WAGNER OLIVEIRA; FAUSTO SIQUEIRA
DA AGÊNCIA FOLHA

FAUSTO SIQUEIRA
Uma pequena caixa de madeira encalhada na areia da praia do Gonzaguinha (Santos, no litoral sul de SP), tomada ontem como contrabando por um banhista, revelou-se a tentativa de uma filha de mandar o pai morto de volta à sua cidade natal, hoje na Romênia.
O banhista Elcio Machado encontrou a caixa e, por pensar que era contrabando, levou o pacote até o posto dos bombeiros.
O sargento Vilson Klen encontrou um bilhete escrito pela aposentada Enide Emilia Fillinger, 72, desvendando a história da caixa.
No bilhete, a aposentada dizia que dentro da caixa estavam as cinzas do corpo de seu pai, o húngaro Júlio Fillinger, morto há 15 anos em São Paulo.

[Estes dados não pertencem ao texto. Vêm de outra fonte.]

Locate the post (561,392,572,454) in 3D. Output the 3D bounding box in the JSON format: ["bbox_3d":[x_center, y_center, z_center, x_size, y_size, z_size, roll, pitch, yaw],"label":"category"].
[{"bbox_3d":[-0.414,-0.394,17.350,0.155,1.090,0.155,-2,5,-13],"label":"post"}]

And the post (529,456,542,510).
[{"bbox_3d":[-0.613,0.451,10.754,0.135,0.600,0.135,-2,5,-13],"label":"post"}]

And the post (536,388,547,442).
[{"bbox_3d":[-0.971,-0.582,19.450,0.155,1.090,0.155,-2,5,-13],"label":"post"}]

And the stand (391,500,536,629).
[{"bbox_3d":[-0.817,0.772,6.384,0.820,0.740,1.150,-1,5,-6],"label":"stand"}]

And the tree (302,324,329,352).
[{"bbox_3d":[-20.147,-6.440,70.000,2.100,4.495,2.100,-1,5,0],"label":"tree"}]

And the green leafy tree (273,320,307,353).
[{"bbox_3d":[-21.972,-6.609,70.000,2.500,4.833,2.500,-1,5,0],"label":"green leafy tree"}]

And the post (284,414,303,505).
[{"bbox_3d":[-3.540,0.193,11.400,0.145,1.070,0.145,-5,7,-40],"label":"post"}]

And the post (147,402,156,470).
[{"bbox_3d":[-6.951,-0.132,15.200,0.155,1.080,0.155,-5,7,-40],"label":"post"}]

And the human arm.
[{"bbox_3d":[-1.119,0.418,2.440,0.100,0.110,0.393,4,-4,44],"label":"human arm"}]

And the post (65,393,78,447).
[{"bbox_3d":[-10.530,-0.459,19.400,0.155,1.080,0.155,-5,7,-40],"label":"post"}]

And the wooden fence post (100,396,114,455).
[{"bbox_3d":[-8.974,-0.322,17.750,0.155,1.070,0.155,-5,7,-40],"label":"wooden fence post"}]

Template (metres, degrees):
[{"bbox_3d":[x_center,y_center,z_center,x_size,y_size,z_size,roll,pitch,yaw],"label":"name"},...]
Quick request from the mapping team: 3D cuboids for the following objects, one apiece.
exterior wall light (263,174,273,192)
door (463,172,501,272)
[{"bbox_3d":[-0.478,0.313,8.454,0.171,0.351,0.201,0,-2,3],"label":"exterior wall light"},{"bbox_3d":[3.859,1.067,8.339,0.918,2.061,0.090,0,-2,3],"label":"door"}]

Ela dizia ainda querer realizar o sonho do pai, que era um dia voltar à cidade natal, Lugoj (lê-se Lugush), pertencente à Hungria no passado e hoje à Romênia.
Na companhia de uma amiga, Enide foi ontem de táxi até São Vicente. Chegando à ponte pêncil, perguntou a um pescador de que lado ficava o alto-mar.
A aposentada atirou então a caixa ao mar. Achava que assim o material chegaria até a Hungria, realizando o sonho do pai.
"Eu sabia que a Hungria não tem mar, mas há lá o rio Danúbio. Se não chegasse lá, ficaria contente se chegasse a algum país da Europa, e de lá eles encaminhariam as cinzas para Lugoj", disse.
Taxa
Os problemas com as cinzas do pai começaram há cerca de dois meses, quando a aposentada teve de pagar uma taxa de manutenção de R$ 80 ao cemitério São Paulo, onde o material estava depositado.
"Achei a taxa muito cara. Por isso decidi tirar o material de lá", afirmou. As cinzas ficaram em sua apartamento, no centro.
Hitler
O húngaro Júlio Fillinger nasceu em 1891. Veio para o Brasil em 1913 e morreu em 1981.
Casou-se aqui com uma prima e nunca mais voltou à Hungria. A aposentada disse que nunca quis ir à Hungria.
"Os russos e o Hitler acabaram com todos os nossos parentes lá. Acho que não restou mais ninguém", disse.
Enide volta amanhã a Santos para pegar as cinzas do pai. Ela já tomou uma decisão. Vai jogá-las no jardim do crematório de Vila Alpina, em São Paulo.
Ela afirma ter tirado uma conclusão da história: "Acho que, no fundo, meu pai não queria mesmo voltar para a Hungria".